As reported by the BBC, the United Nations Office on Drugs and Crime (UNODC), the agency that has overseen the global drug war for 50 years, has been blocked from announcing its momentous new position – that all countries should decriminalise the possession of drugs for personal use. The UNODC was set to unveil the position on Sunday 18th October 2015, at the Harm Reduction International Conference, in a short briefing paper (PDF) which states that: “Member States should consider the implementation of measures to promote the right to health and to reduce prison-overcrowding,including by decriminalising drug use and possession for personal consumption”.
In a devastating critique of the harms caused by criminalisation, the UNODC states: “Protecting public health is a legitimate aim, but imposing criminal sanctions for drug use and possession for personal consumption is neither necessary nor proportionate. On the contrary, punishment aggravates the behavioural, health and social conditions of the affected people.”
However, it appears a member state got wind of the planned announcement, and has prevented or at least delayed the UNODC announcement of its position.
Given its pivotal role in international drug policy, the UNODC’s position is hugely significant. It had previously conceded that decriminalisation was allowed under international law, but had only made more vague nods towards the need for decriminalisation beiong expressed elsewhere in the UN, in technical guidance on teh HIV responses and occassional public statements. But now the UNODC states that it is not just permissible; it is essential, and may even “be required to meet obligations under international human rights law”. The UNODC paper also says that countries which continue to criminalise people who use drugs are in breach of their obligation to respect the universal right to health, because a punitive approach causes unnecessary illness and death.
Going even further, the UNODC also applies the logic behind decriminalisation to the supply side of the drug trade, proposing that: “small drug related offenses, such as drug dealing to maintain personal drug use or to survive in a very marginalized environment … [are cases that] should receive rehabilitation opportunities, social support and care, and not punishment”. The UNODC paper also says that “the state has the burden to justify” why criminalisation is an appropriate response to drug use, while making clear that, in its view, it is not justifiable.

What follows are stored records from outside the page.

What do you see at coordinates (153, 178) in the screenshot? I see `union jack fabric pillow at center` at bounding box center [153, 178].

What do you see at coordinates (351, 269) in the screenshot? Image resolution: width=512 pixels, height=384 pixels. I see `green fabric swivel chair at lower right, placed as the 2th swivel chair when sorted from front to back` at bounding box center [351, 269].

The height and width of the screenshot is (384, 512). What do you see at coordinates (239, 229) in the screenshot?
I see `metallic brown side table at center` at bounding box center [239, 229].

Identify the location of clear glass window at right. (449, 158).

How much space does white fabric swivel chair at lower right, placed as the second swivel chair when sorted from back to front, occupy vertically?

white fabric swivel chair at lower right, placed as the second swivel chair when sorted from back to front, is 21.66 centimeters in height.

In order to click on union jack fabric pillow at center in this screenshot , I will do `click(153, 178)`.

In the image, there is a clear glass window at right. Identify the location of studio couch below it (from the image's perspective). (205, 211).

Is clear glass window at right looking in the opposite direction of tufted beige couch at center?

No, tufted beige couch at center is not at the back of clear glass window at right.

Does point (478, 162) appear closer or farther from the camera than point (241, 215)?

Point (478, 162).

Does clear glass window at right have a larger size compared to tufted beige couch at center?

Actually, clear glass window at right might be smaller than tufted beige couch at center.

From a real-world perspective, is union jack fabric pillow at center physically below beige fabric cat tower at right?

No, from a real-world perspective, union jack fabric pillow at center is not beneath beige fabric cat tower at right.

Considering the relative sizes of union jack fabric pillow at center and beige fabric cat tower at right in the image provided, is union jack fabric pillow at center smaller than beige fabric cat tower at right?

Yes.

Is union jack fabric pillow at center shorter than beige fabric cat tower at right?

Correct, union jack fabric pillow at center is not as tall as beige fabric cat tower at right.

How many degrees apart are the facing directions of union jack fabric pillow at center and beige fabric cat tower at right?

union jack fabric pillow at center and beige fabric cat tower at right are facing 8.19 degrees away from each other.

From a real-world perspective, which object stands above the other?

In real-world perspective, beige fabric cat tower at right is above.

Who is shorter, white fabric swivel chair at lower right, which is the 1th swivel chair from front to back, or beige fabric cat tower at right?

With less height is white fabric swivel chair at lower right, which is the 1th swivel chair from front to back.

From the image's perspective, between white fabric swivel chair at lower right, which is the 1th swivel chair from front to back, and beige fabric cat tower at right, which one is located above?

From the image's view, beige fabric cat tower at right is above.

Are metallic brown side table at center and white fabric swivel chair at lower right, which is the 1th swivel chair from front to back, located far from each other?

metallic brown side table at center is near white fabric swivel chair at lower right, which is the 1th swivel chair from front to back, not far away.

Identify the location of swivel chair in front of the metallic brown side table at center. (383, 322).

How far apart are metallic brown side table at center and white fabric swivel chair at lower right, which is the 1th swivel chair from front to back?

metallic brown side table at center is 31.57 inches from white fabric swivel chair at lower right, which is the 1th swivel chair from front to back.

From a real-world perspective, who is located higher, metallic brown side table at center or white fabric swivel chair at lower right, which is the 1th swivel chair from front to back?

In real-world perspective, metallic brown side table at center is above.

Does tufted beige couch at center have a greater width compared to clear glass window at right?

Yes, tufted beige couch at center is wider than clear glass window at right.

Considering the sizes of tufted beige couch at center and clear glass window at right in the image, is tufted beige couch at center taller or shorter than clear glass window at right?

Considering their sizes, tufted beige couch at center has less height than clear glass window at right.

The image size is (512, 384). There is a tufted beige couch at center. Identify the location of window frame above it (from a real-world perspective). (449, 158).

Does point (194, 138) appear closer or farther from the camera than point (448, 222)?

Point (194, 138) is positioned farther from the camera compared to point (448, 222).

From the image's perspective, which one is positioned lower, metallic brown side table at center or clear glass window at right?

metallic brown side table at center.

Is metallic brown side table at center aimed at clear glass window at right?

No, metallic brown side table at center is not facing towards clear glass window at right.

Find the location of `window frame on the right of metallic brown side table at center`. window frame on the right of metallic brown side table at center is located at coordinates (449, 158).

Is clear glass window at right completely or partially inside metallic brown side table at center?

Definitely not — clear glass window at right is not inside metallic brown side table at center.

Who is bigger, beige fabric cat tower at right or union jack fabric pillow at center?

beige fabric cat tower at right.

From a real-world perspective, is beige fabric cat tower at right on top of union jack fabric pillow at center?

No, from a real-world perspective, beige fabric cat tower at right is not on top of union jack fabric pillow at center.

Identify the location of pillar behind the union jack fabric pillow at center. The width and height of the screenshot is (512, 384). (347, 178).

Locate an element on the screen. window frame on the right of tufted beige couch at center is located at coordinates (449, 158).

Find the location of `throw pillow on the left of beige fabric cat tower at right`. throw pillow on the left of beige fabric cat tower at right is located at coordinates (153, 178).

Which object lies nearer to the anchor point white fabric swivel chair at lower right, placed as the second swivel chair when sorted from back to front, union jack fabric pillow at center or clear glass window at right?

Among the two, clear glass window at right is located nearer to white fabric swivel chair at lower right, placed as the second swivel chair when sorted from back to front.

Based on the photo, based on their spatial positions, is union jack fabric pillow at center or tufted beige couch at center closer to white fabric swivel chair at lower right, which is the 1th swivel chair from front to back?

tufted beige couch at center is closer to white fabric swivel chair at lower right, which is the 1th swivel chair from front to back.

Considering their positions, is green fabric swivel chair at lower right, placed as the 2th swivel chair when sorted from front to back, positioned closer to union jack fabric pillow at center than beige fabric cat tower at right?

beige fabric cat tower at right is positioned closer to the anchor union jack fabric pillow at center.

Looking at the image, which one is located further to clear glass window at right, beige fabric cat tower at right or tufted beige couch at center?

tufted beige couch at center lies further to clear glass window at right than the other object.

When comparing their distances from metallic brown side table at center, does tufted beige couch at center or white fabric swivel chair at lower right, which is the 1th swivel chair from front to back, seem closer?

The UNODC has finally caught up with the thinking of other UN agencies, many of which provided overt endorsements of decriminalisation long ago. Indeed, the view that criminalising people who use drugs causes enormous and unnecessary health and social harms is supported by the World Health Organization, UNAIDS, the UN Development Programme, UN Women, the UN Office of the High Commissioner for Human Rights, as well as UN officials, both current and former, such as Ban Ki-moon, Kofi Annan, and the UN Special Rapporteur on the Right to Health.
The UNODC’s statement will help ensure the decriminalisation debate takes centre stage at next year’s UN General Assembly Special Session (UNGASS) on the World Drug Problem, at which the international community will discuss potential options for reforming drug policy. Today’s news has substantially strengthened the hand of those in favour of change. Defenders of the status quo, and member states that continue to criminalise people who use drugs, could find themselves increasingly marginalised at the UN as they continue to defy the overwhelming consensus from health, human rights and legal experts.
This is a turning point in drug policy reform. Since the story broke, the UNODC is now claiming that the briefing is the work of “a middle-ranking official” who was offering a professional viewpoint, rather than an institutional position. But the burden now lies with the UNODC and governments around the world to show that the analysis in this briefing is wrong. To do this they would need to show that criminalising drug use is necessary, proportionate, doesn’t cause ill health, violence and death, and conforms to international obligations towards health and human rights. They can’t, because there is absolutely no evidence to contradict the UNODC’s own analysis.